▶ [TASK REQUIREMENTS] If a line in the listing includes the word "input", copy it out.

++++ DATA LISTING

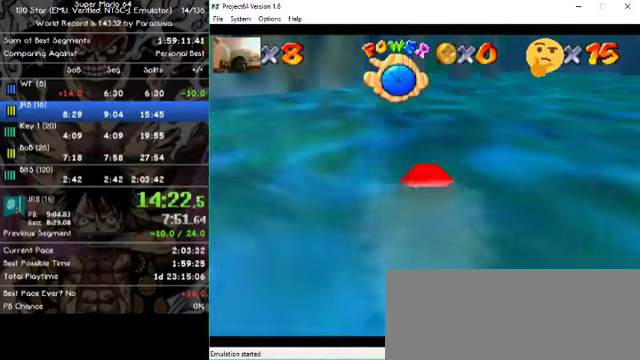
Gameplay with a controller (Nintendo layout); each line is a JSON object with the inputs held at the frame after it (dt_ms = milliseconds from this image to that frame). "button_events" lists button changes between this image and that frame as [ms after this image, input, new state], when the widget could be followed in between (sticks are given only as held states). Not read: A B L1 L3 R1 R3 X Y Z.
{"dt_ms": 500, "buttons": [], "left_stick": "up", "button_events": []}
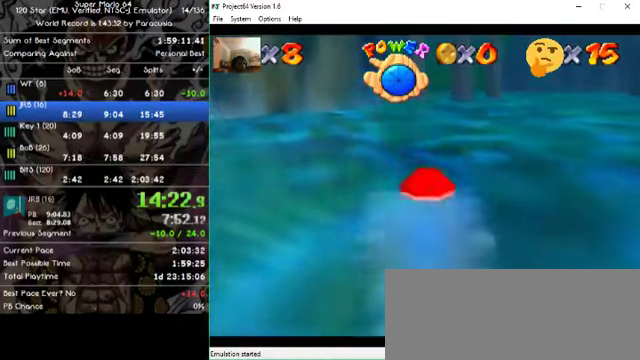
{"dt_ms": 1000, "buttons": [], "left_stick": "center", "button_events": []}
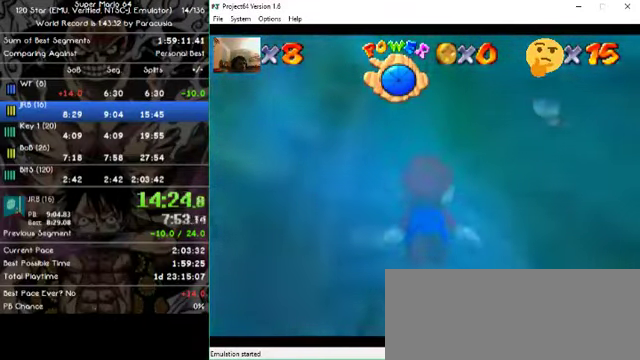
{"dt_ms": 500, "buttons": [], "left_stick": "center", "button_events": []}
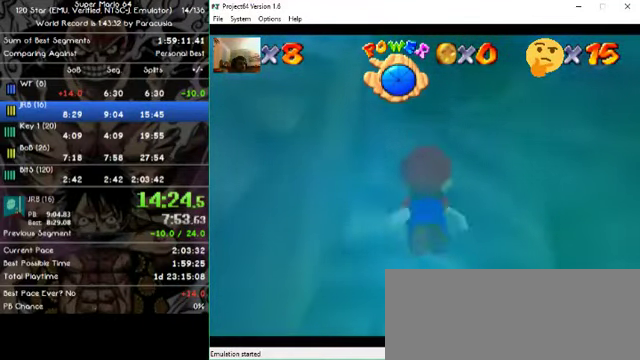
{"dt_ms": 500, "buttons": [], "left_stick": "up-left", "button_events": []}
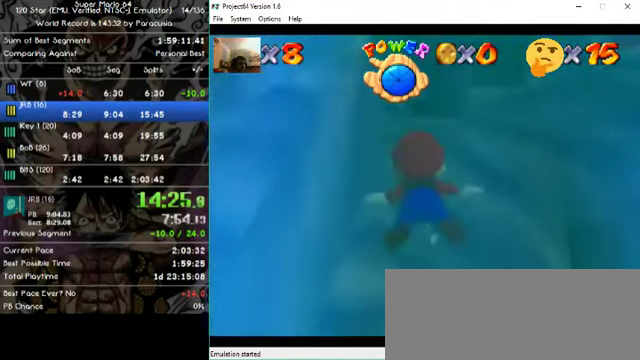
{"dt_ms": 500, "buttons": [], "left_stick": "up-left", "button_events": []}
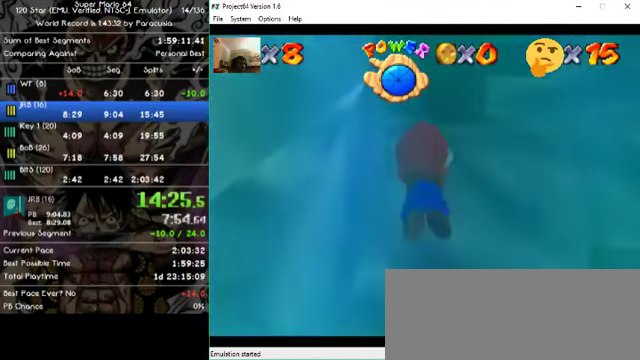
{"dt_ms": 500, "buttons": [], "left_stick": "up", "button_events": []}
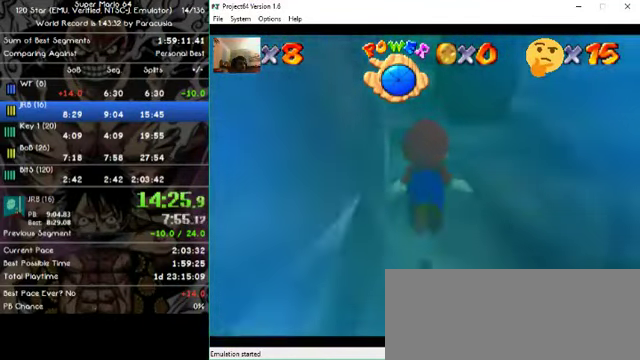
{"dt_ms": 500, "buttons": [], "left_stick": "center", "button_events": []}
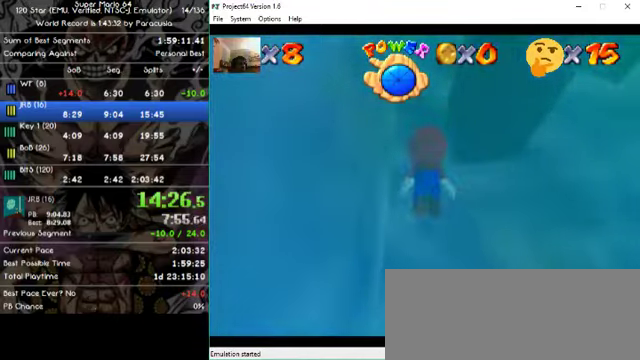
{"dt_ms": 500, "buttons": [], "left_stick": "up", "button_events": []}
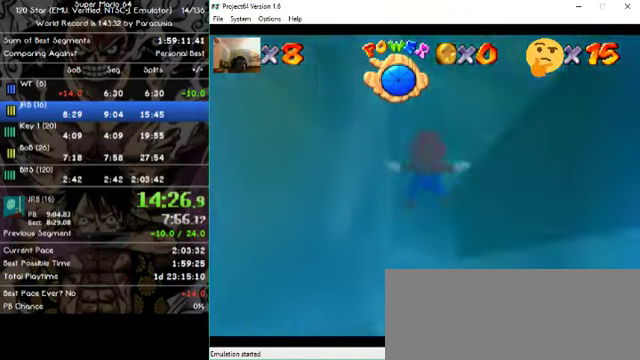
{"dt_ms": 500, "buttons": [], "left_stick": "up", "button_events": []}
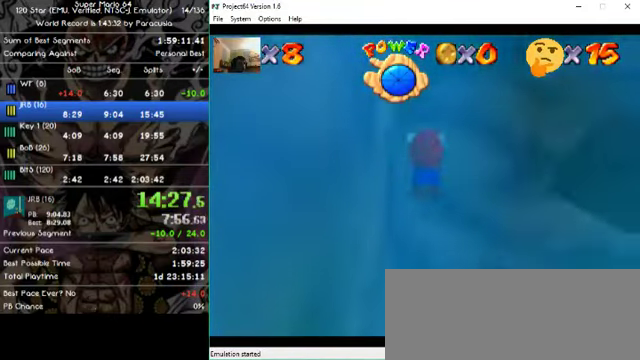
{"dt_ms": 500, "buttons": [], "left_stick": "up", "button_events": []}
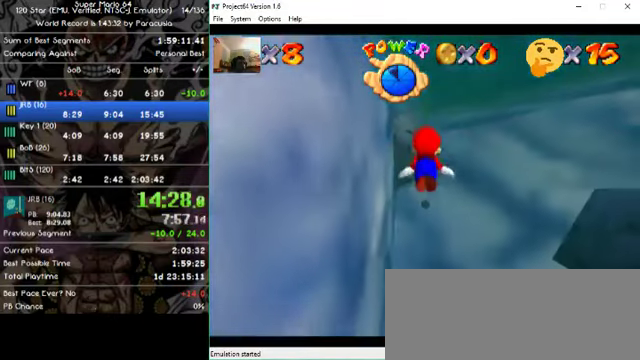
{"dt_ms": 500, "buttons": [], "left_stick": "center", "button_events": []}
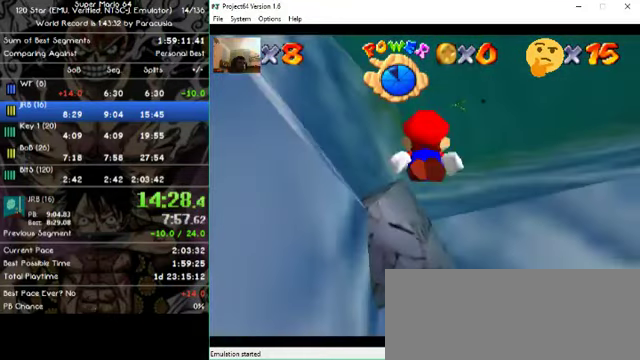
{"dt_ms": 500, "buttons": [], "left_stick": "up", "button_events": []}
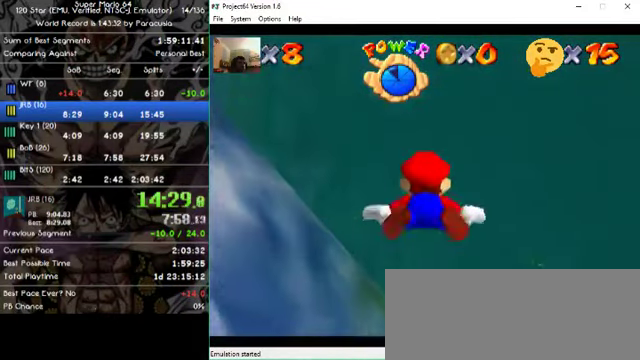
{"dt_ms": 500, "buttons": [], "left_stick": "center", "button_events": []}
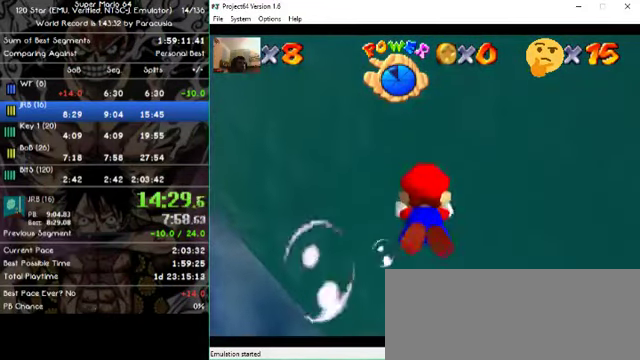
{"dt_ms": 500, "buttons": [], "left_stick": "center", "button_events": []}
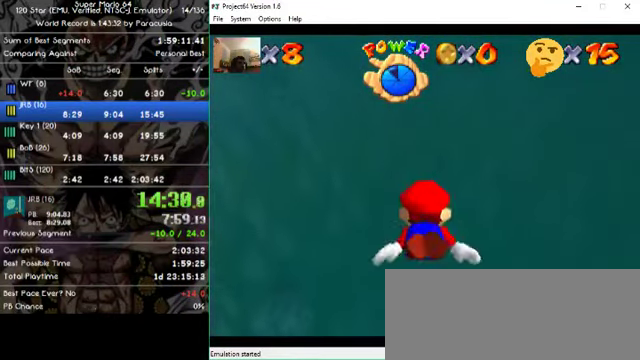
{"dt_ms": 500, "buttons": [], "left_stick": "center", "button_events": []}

++++++++
++++ DATA LISTING

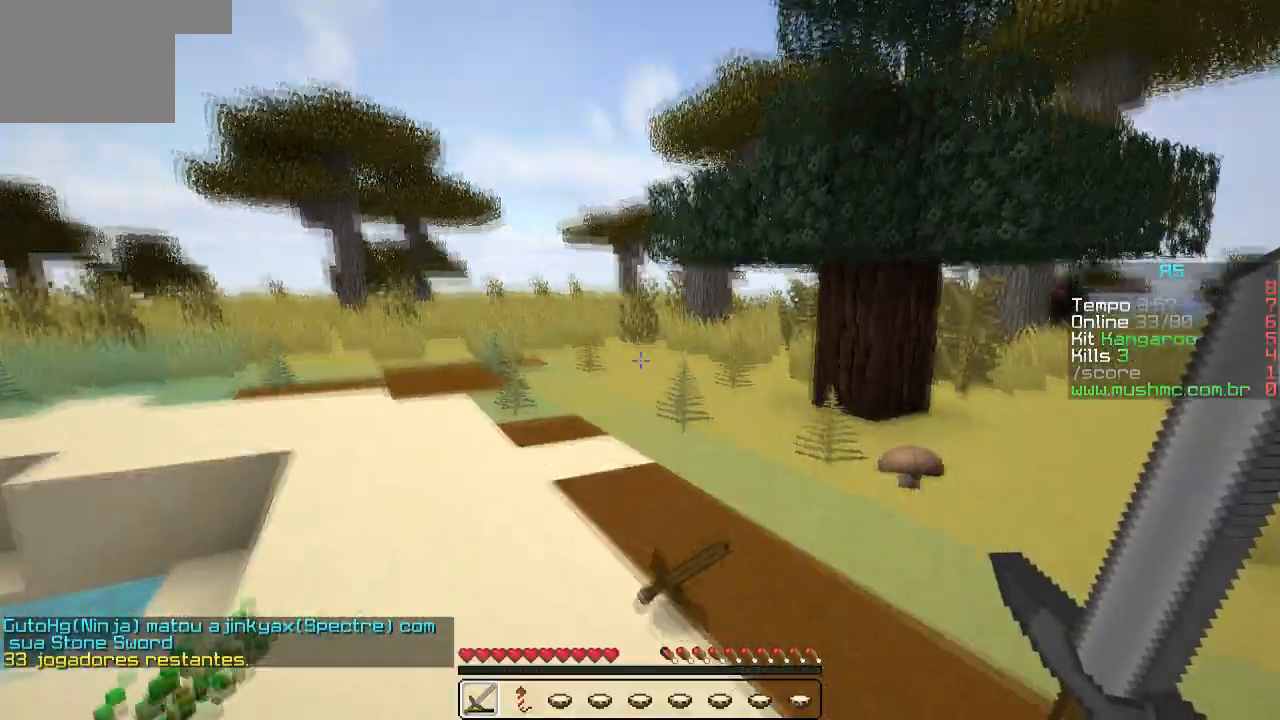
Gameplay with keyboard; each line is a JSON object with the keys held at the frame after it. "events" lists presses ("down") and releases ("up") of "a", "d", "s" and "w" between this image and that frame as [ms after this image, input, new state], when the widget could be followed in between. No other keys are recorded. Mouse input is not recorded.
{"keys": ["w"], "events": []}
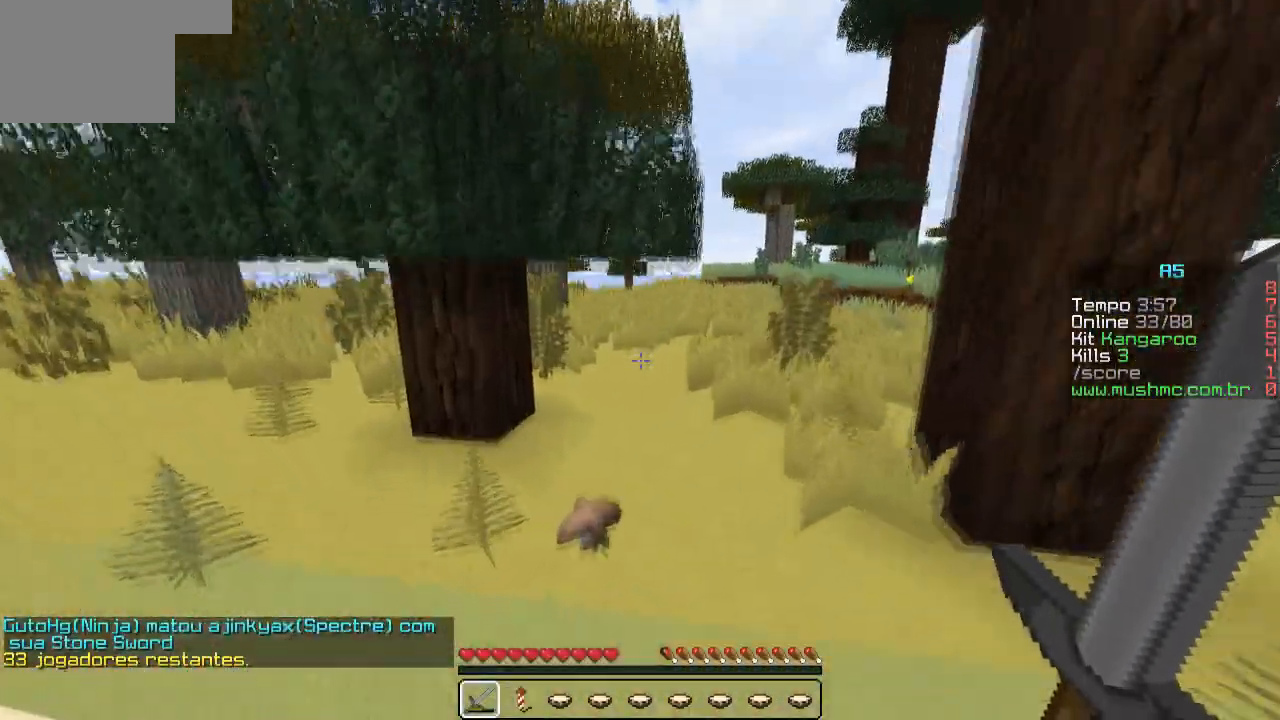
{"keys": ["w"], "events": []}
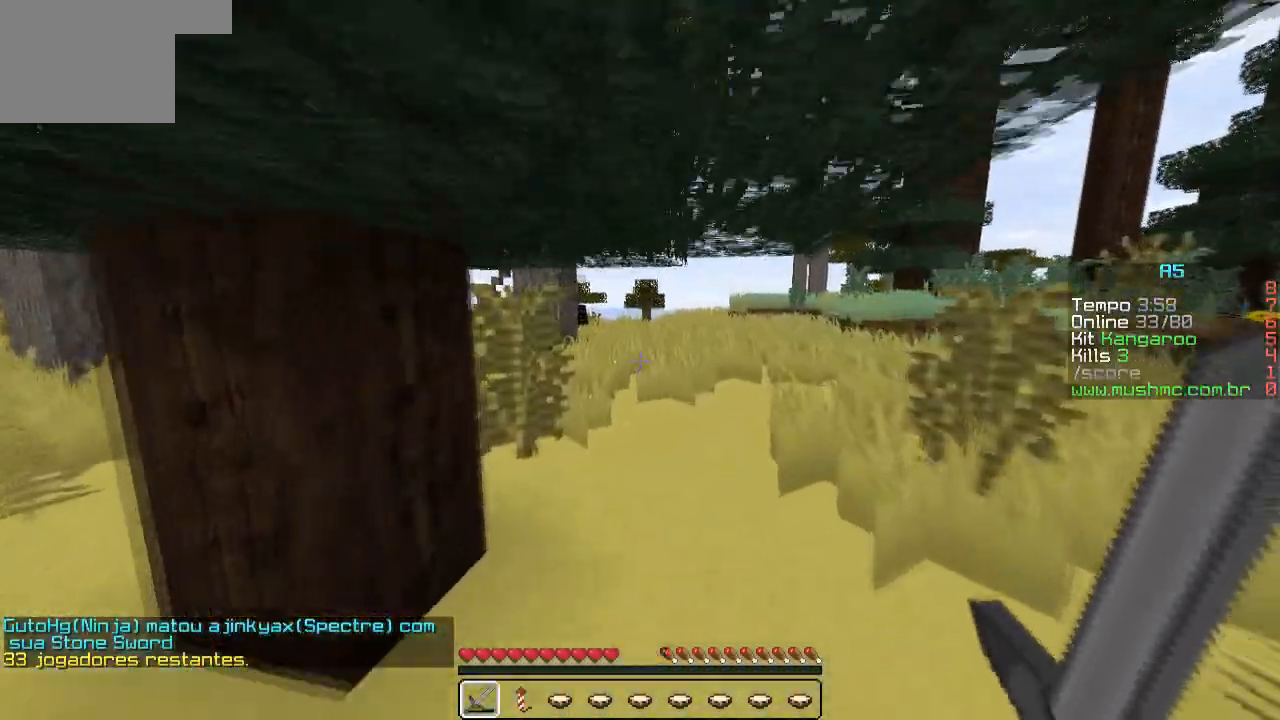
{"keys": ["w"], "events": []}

++++++++

▶ [RESULT]
Gameplay with a controller (Nintendo layout); each line is a JSON object with the inputs held at the frame after it (dt_ms = milliseconds from this image to that frame). "button_events" lists button changes between this image and that frame as [ms after this image, input, new state], when the widget could be followed in between (sticks are given only as held states). Not read: A B L1 L3 R1 R3 X Y Z.
Gameplay with keyboard; each line is a JSON object with the keys held at the frame after it. "events" lists presses ("down") and releases ("up") of "a", "d", "s" and "w" between this image and that frame as [ms after this image, input, new state], when the widget could be followed in between. No other keys are recorded. Mouse input is not recorded.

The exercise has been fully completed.